Data section start

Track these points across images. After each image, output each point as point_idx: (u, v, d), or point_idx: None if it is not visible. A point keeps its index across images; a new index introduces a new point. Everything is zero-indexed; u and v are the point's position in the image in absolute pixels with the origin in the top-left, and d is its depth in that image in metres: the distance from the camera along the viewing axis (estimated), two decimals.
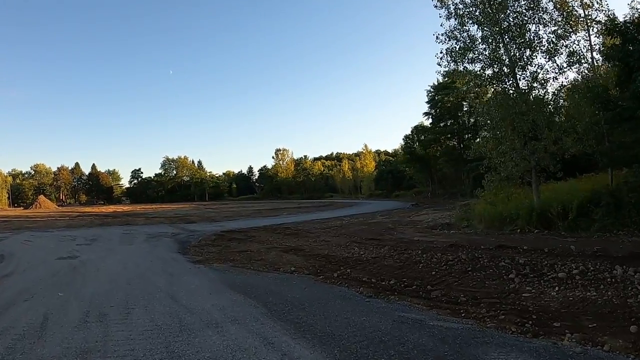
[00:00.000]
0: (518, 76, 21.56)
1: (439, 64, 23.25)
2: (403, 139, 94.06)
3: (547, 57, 20.86)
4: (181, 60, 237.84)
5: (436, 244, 16.07)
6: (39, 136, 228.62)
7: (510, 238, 16.64)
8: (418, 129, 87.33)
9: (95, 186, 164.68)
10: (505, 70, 21.68)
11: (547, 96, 21.53)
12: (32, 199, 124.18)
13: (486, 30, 21.76)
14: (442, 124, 78.16)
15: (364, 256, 14.83)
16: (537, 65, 21.13)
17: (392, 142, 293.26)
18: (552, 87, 21.55)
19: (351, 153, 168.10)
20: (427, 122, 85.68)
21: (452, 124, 77.17)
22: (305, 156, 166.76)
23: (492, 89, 23.61)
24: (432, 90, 78.64)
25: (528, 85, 21.43)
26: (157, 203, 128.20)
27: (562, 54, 20.82)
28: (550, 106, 21.59)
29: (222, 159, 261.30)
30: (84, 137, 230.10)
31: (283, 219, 39.69)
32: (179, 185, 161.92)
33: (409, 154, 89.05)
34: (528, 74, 21.38)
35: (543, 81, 21.20)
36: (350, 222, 32.14)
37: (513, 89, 21.82)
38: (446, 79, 74.39)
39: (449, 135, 78.87)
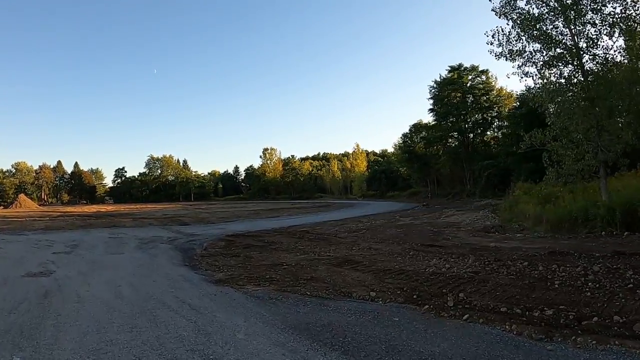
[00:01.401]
0: (587, 57, 19.07)
1: (490, 43, 20.36)
2: (401, 137, 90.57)
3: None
4: (166, 59, 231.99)
5: (525, 251, 13.19)
6: (21, 134, 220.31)
7: (609, 242, 14.46)
8: (417, 127, 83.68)
9: (78, 185, 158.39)
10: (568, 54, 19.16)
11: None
12: (12, 198, 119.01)
13: (550, 5, 19.12)
14: (447, 121, 74.39)
15: (454, 271, 10.90)
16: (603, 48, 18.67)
17: (380, 142, 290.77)
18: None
19: (338, 153, 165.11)
20: (427, 120, 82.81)
21: (458, 120, 73.30)
22: (292, 156, 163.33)
23: (554, 73, 20.05)
24: (435, 86, 74.90)
25: (599, 68, 18.80)
26: (141, 203, 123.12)
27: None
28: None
29: (207, 158, 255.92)
30: (66, 135, 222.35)
31: (288, 220, 35.83)
32: (163, 185, 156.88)
33: (407, 152, 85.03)
34: (599, 53, 18.77)
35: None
36: (373, 224, 28.39)
37: (580, 72, 19.22)
38: (451, 74, 70.75)
39: (455, 133, 74.85)
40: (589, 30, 18.38)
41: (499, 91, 71.82)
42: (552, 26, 19.02)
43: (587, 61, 18.88)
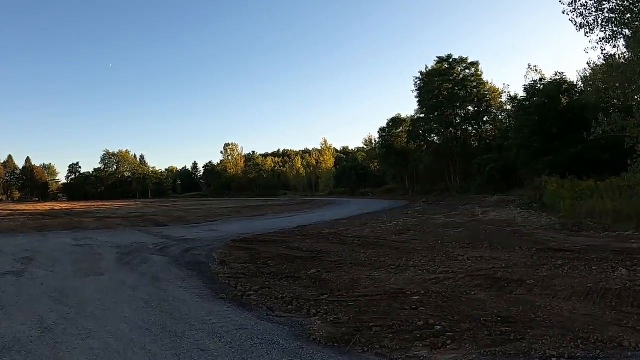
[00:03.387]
0: None
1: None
2: (378, 132, 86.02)
3: None
4: (121, 53, 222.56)
5: None
6: None
7: None
8: (396, 121, 78.79)
9: (29, 181, 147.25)
10: None
11: None
12: None
13: None
14: (435, 114, 69.14)
15: None
16: None
17: (343, 140, 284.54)
18: None
19: (299, 150, 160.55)
20: (407, 114, 78.28)
21: (446, 113, 68.40)
22: (253, 152, 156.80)
23: None
24: (422, 77, 69.77)
25: None
26: (96, 200, 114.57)
27: None
28: None
29: (165, 154, 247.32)
30: (17, 128, 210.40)
31: (283, 219, 30.76)
32: (119, 182, 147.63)
33: (385, 147, 79.90)
34: None
35: None
36: (408, 223, 23.51)
37: None
38: (439, 65, 66.01)
39: (443, 127, 69.79)
40: None
41: (487, 85, 67.58)
42: None
43: None
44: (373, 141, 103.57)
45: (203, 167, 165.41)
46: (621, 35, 17.31)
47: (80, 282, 10.49)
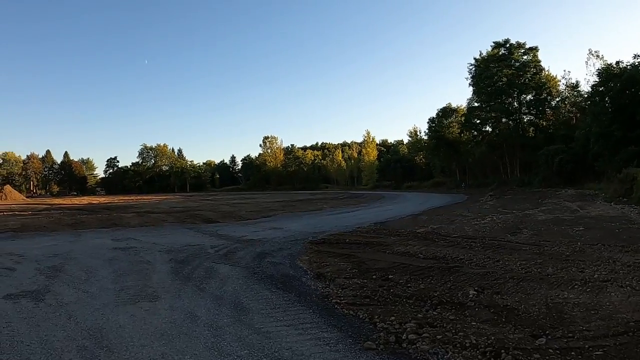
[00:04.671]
0: None
1: None
2: (427, 122, 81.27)
3: None
4: (158, 49, 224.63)
5: None
6: (8, 124, 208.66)
7: None
8: (446, 111, 74.29)
9: (67, 176, 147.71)
10: None
11: None
12: None
13: None
14: (494, 102, 64.23)
15: None
16: None
17: (383, 133, 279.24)
18: None
19: (337, 143, 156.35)
20: (457, 103, 73.57)
21: (505, 102, 63.61)
22: (292, 145, 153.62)
23: None
24: (477, 64, 64.97)
25: None
26: (134, 194, 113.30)
27: None
28: None
29: (202, 148, 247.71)
30: (56, 124, 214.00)
31: (348, 215, 27.12)
32: (157, 176, 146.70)
33: (435, 138, 75.37)
34: None
35: None
36: (500, 219, 20.17)
37: None
38: (496, 51, 61.19)
39: (502, 115, 64.97)
40: None
41: (545, 72, 62.67)
42: None
43: None
44: (418, 133, 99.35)
45: (241, 161, 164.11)
46: None
47: (126, 315, 6.88)
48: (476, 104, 67.82)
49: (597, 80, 44.53)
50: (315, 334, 5.85)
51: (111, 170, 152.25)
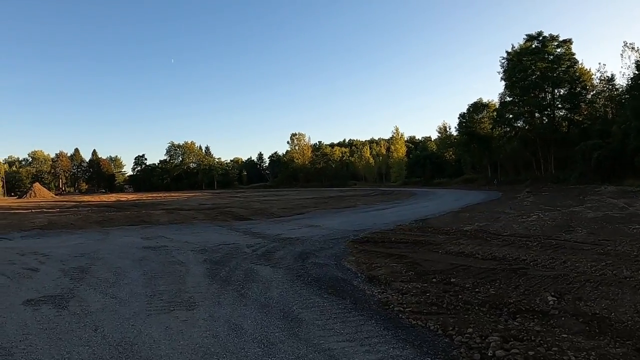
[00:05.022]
0: None
1: None
2: (458, 118, 79.42)
3: None
4: (184, 49, 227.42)
5: None
6: (37, 123, 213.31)
7: None
8: (477, 106, 72.56)
9: (96, 174, 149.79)
10: None
11: None
12: (28, 188, 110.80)
13: None
14: (527, 96, 62.10)
15: None
16: None
17: (410, 129, 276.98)
18: None
19: (364, 140, 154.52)
20: (488, 98, 71.68)
21: (539, 96, 61.71)
22: (319, 142, 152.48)
23: None
24: (508, 57, 63.10)
25: None
26: (162, 191, 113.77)
27: None
28: None
29: (229, 145, 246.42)
30: (84, 122, 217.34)
31: (384, 212, 25.95)
32: (185, 173, 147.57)
33: (466, 134, 73.68)
34: None
35: None
36: (549, 217, 18.68)
37: None
38: (529, 44, 59.22)
39: (536, 110, 62.97)
40: None
41: (579, 65, 60.62)
42: None
43: None
44: (448, 129, 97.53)
45: (268, 158, 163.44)
46: None
47: (160, 327, 5.93)
48: (509, 99, 65.72)
49: (636, 72, 42.70)
50: (385, 351, 4.89)
51: (139, 168, 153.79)
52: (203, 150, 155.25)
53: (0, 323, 6.17)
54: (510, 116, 65.18)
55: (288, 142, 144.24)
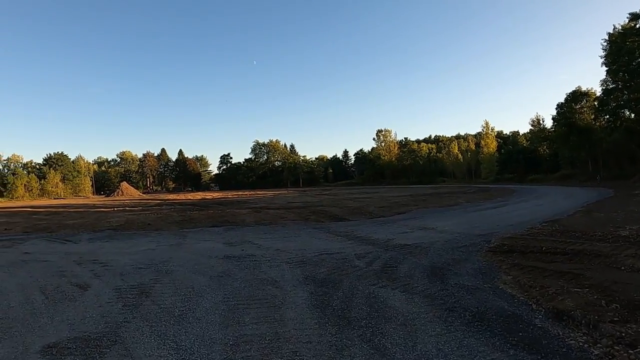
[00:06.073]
0: None
1: None
2: (556, 108, 73.51)
3: None
4: (266, 50, 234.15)
5: None
6: (125, 124, 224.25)
7: None
8: (576, 95, 66.87)
9: (182, 172, 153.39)
10: None
11: None
12: (116, 186, 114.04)
13: None
14: (632, 83, 55.02)
15: None
16: None
17: (497, 123, 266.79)
18: None
19: (450, 136, 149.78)
20: (587, 87, 65.22)
21: None
22: (405, 138, 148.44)
23: None
24: (610, 40, 56.40)
25: None
26: (247, 189, 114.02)
27: None
28: None
29: (314, 143, 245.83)
30: (170, 123, 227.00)
31: (494, 212, 21.96)
32: (270, 171, 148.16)
33: (565, 126, 67.99)
34: None
35: None
36: None
37: None
38: (636, 22, 52.40)
39: None
40: None
41: None
42: None
43: None
44: (541, 121, 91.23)
45: (354, 155, 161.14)
46: None
47: None
48: (612, 85, 58.95)
49: None
50: None
51: (225, 167, 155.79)
52: (288, 148, 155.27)
53: None
54: (614, 104, 58.55)
55: (374, 139, 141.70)
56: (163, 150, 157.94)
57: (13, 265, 10.51)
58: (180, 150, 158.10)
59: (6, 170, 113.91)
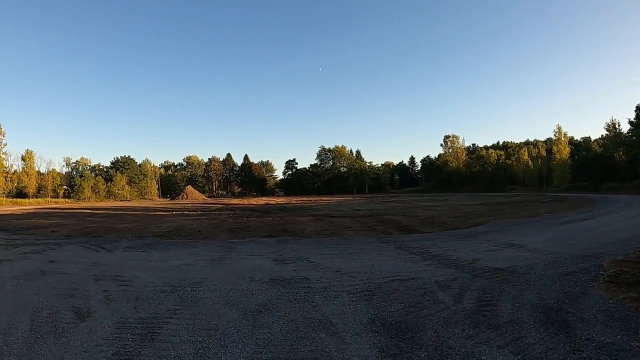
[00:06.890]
0: None
1: None
2: (635, 111, 68.53)
3: None
4: (331, 55, 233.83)
5: None
6: (191, 130, 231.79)
7: None
8: None
9: (247, 177, 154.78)
10: None
11: None
12: (181, 190, 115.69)
13: None
14: None
15: None
16: None
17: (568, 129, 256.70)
18: None
19: (519, 142, 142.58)
20: None
21: None
22: (473, 144, 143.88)
23: None
24: None
25: None
26: (312, 195, 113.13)
27: None
28: None
29: (380, 149, 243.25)
30: (236, 129, 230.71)
31: (584, 225, 18.49)
32: (336, 177, 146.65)
33: None
34: None
35: None
36: None
37: None
38: None
39: None
40: None
41: None
42: None
43: None
44: (617, 125, 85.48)
45: (420, 162, 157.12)
46: None
47: None
48: None
49: None
50: None
51: (290, 172, 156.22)
52: (354, 154, 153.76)
53: None
54: None
55: (441, 145, 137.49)
56: (229, 155, 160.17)
57: (26, 277, 9.12)
58: (246, 155, 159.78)
59: (74, 173, 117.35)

Data section end

Repeat only the stretch of data above that runs from the line with "26: (157, 203, 128.20)" to the line with "9: (78, 185, 158.39)". Keep both end lines; exclude pictures.

◆ **Solution for this task**
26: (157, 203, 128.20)
27: (562, 54, 20.82)
28: (550, 106, 21.59)
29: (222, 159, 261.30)
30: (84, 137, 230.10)
31: (283, 219, 39.69)
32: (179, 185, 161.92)
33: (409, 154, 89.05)
34: (528, 74, 21.38)
35: (543, 81, 21.20)
36: (350, 222, 32.14)
37: (513, 89, 21.82)
38: (446, 79, 74.39)
39: (449, 135, 78.87)
[00:01.401]
0: (587, 57, 19.07)
1: (490, 43, 20.36)
2: (401, 137, 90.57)
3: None
4: (166, 59, 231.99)
5: (525, 251, 13.19)
6: (21, 134, 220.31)
7: (609, 242, 14.46)
8: (417, 127, 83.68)
9: (78, 185, 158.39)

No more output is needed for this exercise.